Data to use
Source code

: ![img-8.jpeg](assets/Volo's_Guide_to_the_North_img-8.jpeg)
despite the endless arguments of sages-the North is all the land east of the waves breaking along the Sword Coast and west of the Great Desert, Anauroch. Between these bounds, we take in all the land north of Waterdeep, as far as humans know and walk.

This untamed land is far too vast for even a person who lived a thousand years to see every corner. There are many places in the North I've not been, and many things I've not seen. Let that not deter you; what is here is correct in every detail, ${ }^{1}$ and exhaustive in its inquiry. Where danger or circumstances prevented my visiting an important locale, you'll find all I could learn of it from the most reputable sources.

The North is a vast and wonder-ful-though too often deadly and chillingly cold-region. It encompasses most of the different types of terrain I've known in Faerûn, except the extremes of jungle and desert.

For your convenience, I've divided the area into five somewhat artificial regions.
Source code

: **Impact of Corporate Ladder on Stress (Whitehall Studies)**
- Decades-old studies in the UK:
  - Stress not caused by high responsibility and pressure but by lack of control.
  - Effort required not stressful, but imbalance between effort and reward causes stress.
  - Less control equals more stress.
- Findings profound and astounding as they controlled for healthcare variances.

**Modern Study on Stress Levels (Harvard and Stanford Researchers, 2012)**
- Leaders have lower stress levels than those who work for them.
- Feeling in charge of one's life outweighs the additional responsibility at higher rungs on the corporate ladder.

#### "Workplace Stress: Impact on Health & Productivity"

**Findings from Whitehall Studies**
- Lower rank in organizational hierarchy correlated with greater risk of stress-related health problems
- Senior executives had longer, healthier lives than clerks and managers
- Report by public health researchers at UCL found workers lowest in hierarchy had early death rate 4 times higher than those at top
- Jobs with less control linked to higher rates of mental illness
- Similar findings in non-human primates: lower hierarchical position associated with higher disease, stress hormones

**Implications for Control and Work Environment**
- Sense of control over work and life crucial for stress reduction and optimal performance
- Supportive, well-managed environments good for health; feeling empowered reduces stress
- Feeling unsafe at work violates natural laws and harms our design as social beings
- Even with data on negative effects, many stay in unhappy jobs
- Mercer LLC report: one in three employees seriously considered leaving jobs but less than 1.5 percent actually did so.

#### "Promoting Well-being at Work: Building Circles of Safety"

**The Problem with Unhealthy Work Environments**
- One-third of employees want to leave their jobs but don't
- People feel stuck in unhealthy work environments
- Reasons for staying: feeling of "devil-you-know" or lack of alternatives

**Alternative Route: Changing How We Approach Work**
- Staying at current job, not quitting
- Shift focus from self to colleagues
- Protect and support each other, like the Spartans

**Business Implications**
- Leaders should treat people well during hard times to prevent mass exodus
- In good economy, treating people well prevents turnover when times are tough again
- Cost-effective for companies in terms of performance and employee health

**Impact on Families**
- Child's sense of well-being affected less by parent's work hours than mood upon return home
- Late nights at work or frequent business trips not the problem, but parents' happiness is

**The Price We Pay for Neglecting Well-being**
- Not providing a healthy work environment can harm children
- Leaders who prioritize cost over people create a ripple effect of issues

Brief
Each line in the data where the string "vast" occurs should be identified and copied.

Answer for this exercise
This untamed land is far too vast for even a person who lived a thousand years to see every corner. There are many places in the North I've not been, and many things I've not seen. Let that not deter you; what is here is correct in every detail, ${ }^{1}$ and exhaustive in its inquiry. Where danger or circumstances prevented my visiting an important locale, you'll find all I could learn of it from the most reputable sources.
The North is a vast and wonder-ful-though too often deadly and chillingly cold-region. It encompasses most of the different types of terrain I've known in Faerûn, except the extremes of jungle and desert.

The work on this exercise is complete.